The money will be used "to increase access to treatment, reduce unmet treatment need and reduce opioid-related overdose deaths," Gov. Dannel P. Malloy said in a written statement Friday.
“With these dollars, we will be able to increase activities with our partners across the state to improve prevention efforts, increase access to treatment and provide additional recovery supports for those who are at risk of or recovering from addiction," said Miriam Delphin-Rittmon, commissioner of the state Department of Mental Health and Addiction Services.
Drug overdose deaths have continued to rise in Connecticut, with 917 reported in 2016, a 25 percent increase from the previous years. Of those deaths, 508 involved heroin.

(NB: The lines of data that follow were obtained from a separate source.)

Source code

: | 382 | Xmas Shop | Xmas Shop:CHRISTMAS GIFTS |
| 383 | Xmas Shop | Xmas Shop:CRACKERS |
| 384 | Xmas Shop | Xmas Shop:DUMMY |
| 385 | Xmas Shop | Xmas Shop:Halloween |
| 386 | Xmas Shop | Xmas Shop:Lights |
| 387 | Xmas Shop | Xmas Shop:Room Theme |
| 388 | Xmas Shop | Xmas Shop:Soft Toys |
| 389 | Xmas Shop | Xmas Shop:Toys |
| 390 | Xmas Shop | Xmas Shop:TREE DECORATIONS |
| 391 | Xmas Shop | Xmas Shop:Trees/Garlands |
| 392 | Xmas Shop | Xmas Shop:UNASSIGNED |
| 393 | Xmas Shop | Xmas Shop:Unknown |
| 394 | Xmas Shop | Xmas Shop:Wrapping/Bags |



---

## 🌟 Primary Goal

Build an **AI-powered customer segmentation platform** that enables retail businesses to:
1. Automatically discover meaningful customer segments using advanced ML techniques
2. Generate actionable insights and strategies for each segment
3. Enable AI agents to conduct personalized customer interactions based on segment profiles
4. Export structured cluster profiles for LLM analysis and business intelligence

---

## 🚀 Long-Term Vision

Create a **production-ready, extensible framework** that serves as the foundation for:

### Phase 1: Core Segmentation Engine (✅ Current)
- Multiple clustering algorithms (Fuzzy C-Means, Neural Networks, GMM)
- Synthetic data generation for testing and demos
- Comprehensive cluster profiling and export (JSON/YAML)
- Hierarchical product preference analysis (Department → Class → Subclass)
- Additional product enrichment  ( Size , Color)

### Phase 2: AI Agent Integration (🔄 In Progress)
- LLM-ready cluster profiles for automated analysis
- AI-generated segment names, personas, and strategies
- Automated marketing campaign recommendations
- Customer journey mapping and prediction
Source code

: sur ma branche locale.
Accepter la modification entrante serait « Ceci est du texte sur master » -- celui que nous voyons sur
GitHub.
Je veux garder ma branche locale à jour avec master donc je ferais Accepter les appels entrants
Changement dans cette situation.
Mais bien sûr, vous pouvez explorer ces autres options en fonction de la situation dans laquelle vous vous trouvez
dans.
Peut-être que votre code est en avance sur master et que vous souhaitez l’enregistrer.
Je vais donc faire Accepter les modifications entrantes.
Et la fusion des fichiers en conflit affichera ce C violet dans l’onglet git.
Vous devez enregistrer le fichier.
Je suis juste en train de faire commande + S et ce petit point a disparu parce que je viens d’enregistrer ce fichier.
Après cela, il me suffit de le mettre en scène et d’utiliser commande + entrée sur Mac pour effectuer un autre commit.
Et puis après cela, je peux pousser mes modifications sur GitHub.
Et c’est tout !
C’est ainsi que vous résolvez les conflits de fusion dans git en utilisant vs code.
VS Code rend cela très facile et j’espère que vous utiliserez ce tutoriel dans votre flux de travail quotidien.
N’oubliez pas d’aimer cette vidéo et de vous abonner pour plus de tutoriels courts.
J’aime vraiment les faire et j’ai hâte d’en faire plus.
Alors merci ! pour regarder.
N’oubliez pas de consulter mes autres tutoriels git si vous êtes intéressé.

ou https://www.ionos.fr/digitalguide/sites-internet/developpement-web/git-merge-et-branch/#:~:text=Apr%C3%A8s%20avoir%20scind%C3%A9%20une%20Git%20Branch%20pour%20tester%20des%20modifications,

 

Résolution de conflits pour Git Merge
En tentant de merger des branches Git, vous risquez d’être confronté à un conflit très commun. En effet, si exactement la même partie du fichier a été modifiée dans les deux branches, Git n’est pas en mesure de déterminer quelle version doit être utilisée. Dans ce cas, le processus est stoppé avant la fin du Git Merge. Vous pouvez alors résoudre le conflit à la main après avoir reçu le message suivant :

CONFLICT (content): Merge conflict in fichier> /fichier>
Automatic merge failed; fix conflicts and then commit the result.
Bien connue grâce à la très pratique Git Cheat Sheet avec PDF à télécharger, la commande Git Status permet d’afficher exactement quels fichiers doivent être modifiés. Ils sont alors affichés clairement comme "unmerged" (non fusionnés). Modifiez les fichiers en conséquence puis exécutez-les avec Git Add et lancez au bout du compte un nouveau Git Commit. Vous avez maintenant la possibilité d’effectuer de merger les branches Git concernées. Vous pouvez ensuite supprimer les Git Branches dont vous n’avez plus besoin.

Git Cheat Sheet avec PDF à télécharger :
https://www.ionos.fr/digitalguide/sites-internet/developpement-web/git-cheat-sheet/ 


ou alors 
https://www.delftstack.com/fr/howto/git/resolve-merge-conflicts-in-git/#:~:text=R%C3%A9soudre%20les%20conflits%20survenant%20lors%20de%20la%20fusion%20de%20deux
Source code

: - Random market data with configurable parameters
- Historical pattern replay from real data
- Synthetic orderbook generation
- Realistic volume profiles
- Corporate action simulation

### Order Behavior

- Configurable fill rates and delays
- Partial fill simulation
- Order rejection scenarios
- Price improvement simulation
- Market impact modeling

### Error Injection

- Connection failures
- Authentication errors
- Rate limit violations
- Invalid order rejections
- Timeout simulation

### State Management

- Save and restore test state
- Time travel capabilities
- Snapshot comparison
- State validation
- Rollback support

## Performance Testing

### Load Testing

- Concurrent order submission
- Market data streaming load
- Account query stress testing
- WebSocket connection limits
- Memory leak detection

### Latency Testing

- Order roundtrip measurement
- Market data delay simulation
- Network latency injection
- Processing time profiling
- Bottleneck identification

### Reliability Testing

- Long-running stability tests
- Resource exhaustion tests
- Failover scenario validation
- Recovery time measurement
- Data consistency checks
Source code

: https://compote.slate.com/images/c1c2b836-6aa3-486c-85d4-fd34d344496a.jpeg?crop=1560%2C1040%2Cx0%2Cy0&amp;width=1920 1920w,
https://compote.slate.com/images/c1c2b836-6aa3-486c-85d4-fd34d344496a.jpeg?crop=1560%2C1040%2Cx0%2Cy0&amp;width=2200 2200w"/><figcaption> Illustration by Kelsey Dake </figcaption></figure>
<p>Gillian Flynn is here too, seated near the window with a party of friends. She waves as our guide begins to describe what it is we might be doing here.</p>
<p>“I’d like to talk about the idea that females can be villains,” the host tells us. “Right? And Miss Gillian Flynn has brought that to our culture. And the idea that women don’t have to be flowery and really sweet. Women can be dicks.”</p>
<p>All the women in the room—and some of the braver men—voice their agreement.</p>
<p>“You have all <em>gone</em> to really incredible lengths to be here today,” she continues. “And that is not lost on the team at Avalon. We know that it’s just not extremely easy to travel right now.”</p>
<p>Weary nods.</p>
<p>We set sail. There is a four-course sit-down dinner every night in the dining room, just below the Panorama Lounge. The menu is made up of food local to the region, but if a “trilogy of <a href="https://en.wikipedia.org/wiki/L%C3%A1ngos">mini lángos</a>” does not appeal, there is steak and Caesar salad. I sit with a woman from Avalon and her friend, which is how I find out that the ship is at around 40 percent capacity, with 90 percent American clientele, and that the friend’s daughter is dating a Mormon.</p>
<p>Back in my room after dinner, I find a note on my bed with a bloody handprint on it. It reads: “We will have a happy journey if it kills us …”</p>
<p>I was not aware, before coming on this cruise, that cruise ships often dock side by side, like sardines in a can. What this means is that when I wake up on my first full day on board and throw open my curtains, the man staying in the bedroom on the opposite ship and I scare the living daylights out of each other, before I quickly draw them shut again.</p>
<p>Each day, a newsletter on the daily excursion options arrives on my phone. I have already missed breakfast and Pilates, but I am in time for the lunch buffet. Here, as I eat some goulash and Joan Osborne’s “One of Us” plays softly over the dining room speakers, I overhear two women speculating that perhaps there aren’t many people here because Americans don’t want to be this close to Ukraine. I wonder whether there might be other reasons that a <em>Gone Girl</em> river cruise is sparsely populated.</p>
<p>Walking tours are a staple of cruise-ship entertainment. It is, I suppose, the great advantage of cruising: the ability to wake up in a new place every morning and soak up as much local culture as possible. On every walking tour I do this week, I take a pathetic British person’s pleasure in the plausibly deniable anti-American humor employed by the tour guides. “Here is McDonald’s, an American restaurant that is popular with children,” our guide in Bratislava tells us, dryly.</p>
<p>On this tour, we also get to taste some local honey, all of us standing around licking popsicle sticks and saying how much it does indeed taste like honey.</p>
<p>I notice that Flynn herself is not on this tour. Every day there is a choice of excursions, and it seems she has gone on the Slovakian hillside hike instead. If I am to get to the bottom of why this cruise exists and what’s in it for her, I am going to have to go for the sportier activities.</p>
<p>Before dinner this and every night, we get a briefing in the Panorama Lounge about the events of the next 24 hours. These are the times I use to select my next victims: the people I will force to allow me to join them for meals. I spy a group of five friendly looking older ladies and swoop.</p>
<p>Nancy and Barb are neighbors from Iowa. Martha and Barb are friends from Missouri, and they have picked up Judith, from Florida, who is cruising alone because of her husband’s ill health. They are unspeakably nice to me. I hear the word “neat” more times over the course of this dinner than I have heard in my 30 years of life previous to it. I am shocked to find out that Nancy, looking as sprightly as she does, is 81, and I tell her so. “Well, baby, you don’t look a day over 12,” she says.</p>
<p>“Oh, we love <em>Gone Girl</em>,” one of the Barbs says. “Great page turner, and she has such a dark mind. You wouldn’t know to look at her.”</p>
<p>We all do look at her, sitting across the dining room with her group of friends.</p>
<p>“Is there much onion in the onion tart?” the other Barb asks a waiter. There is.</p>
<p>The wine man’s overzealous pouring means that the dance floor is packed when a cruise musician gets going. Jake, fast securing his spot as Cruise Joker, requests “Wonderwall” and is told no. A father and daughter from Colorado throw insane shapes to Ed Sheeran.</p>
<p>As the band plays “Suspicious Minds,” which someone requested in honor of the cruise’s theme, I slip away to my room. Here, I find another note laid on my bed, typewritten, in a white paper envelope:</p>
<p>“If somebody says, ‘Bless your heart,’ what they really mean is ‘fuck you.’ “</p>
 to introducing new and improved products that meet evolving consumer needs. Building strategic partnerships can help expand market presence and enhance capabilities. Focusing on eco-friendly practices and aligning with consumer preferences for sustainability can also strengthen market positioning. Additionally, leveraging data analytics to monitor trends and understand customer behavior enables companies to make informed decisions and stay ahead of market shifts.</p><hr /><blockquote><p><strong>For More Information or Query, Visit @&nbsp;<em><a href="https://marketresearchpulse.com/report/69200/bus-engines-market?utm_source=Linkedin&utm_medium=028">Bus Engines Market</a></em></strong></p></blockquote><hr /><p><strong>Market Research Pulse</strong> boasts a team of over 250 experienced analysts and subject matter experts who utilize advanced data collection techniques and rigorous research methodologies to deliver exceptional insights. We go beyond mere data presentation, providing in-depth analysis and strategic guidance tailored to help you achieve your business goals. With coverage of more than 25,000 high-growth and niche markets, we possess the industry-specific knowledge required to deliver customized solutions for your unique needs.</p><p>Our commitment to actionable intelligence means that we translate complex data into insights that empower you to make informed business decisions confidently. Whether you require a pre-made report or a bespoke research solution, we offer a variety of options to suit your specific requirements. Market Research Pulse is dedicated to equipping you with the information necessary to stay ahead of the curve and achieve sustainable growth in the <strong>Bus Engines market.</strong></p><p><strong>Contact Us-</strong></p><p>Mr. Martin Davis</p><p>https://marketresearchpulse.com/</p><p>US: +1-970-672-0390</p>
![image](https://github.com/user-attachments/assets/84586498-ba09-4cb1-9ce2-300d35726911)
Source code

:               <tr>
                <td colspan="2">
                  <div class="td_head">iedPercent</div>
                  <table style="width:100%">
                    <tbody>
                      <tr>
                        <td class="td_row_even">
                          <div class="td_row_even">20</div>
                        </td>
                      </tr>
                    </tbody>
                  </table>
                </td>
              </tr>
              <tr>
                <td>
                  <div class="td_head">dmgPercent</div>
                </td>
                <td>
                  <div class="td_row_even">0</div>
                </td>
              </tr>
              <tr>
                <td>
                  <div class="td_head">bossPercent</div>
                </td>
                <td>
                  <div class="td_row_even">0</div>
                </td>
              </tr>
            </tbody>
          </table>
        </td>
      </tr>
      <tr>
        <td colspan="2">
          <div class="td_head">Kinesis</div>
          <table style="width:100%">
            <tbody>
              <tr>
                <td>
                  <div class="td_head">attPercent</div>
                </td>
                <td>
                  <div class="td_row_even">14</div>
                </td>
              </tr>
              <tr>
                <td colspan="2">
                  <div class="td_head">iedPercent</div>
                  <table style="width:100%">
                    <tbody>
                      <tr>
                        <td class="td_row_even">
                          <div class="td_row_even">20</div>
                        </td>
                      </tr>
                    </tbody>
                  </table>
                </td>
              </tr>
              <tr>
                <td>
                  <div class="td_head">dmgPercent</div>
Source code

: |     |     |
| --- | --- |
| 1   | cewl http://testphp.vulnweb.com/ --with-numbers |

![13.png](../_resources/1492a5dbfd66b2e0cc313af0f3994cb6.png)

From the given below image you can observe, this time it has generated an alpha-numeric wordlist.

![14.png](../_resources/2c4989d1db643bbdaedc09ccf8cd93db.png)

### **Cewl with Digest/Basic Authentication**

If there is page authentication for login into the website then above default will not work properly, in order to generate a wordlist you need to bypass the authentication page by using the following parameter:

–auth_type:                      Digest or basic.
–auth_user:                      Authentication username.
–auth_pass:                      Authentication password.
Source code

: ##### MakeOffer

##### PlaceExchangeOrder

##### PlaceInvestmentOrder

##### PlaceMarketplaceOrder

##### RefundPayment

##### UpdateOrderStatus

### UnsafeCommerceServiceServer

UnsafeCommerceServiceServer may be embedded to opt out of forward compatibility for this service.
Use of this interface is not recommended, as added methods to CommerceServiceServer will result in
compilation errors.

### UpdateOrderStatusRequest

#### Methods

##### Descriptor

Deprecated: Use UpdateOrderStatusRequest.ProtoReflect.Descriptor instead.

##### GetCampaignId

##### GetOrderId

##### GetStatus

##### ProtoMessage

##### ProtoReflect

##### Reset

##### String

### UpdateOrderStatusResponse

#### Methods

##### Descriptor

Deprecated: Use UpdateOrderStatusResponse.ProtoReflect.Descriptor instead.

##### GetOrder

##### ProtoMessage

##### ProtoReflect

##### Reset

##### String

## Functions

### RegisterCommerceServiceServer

The state has also seen a sharp increase in the number of deaths involving fentanyl, a powerful synthetic opioid.
Over the past couple of years, Connecticut's congressional delegation has held numerous public forums to hear from first responders, addiction treatment specialists and others about what Congress could do to help.
"No community is immune from this crisis — a painful reality we witness every day in towns across Connecticut," the delegation said in a joint statement Friday. "Sustained federal action is needed to address this public health catastrophe."
The 21st Century Cures Act included $1 billion for opioid prevention and treatment programs that will be distributed to the states over two years.